Single Variable Calculus, Chapter 2, 2.5, Section 2.5, Problem 12

Show that the function $\displaystyle h(t) = \frac{2t - 3t^2}{1 + t^3}$ is continuous at the given number $a = 1$ using the definition of continuity and the properties of limits.

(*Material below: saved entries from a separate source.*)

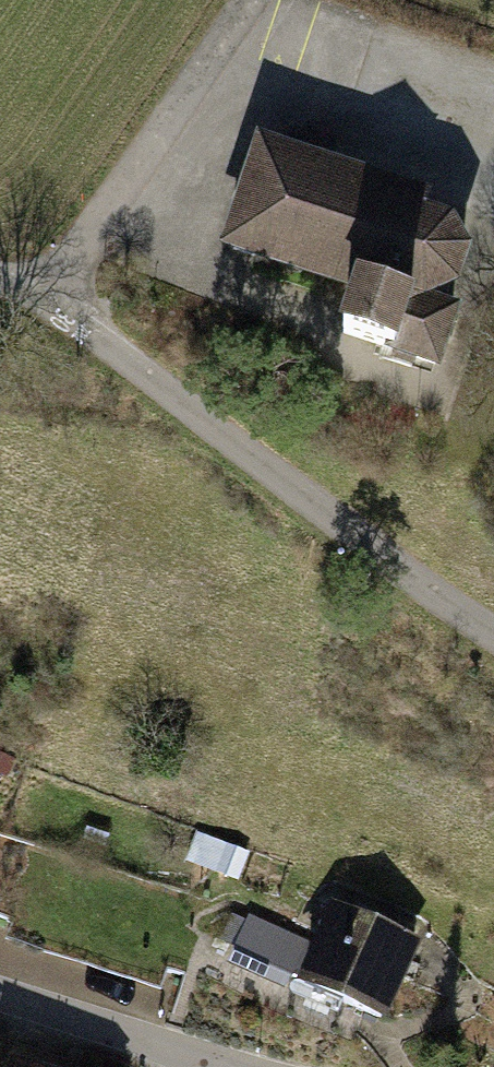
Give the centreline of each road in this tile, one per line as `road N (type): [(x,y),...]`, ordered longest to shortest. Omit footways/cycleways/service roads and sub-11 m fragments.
road 1 (residential): [(493,639),(54,299)]
road 2 (residential): [(54,299),(223,45)]
road 3 (residential): [(198,1066),(0,1005)]

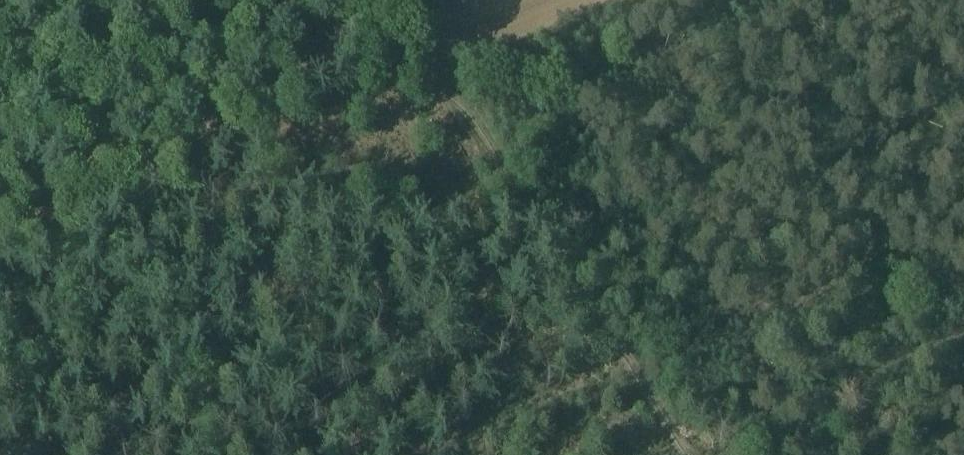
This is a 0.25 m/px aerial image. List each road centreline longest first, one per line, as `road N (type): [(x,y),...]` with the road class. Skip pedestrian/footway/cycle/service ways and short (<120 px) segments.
road 1 (track): [(401,0),(690,454)]
road 2 (track): [(0,272),(455,90)]
road 3 (track): [(963,329),(683,446)]
road 4 (track): [(131,220),(20,0)]

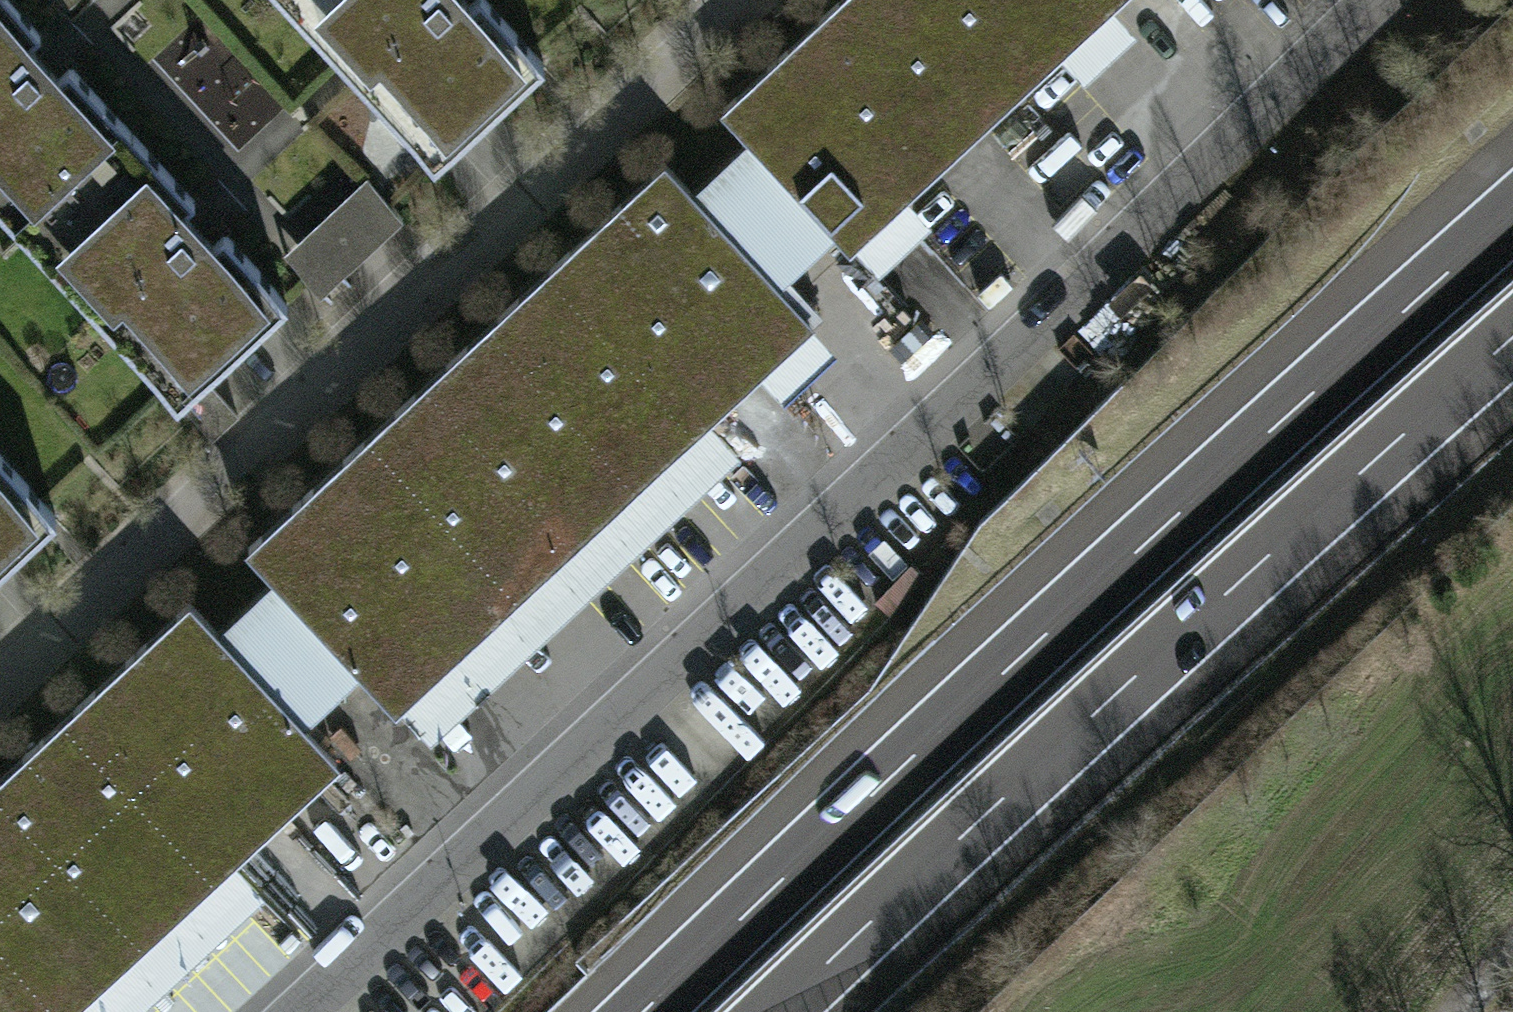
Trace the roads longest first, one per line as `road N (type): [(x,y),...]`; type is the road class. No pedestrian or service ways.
road 1 (residential): [(1375,0),(538,813),(309,1011)]
road 2 (motorway): [(1512,215),(1238,459),(643,1011)]
road 3 (residential): [(743,0),(0,685)]
road 4 (motorway): [(776,1011),(1512,343)]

By using properties of limit.

$
\begin{equation}
\begin{aligned}

& \lim \limits_{x \to 1} \left( \frac{2t - 3t^2}{1 + t^3} \right) &&= \frac{2\lim \limits_{x \to 1} t - 3\lim \limits_{x \to 1} t^2}{\lim \limits_{x \to 1} 1 + \lim \limits_{x \to 1} t^3}
&& \text{Apply Difference, Sum and Quotient Law}\\
\\
& \phantom{x} && = \frac{2(1) - 3(1)^2}{1 + (1)^3}
&& \text{Substitute given value of $a$}\\

& \phantom{x} && = -\frac{1}{2}

\end{aligned}
\end{equation}
$


By using the definition of continuity
$ \lim \limits_{x \to a} f(x) = f(a) $





$
\begin{equation}
\begin{aligned}
& \lim \limits_{x \to 1} \left( \frac{2t - 3t^2}{1 + t^3} \right)
&& = \frac{2(1)-3(1)^2}{1+(1)^3}\\
& \phantom {x} && = -\frac{1}{2}
\end{aligned}
\end{equation}
$


Therefore, by applying either of the two, we have shown that the function is continuous at 1 and is equal to $\displaystyle -\frac{1}{2}$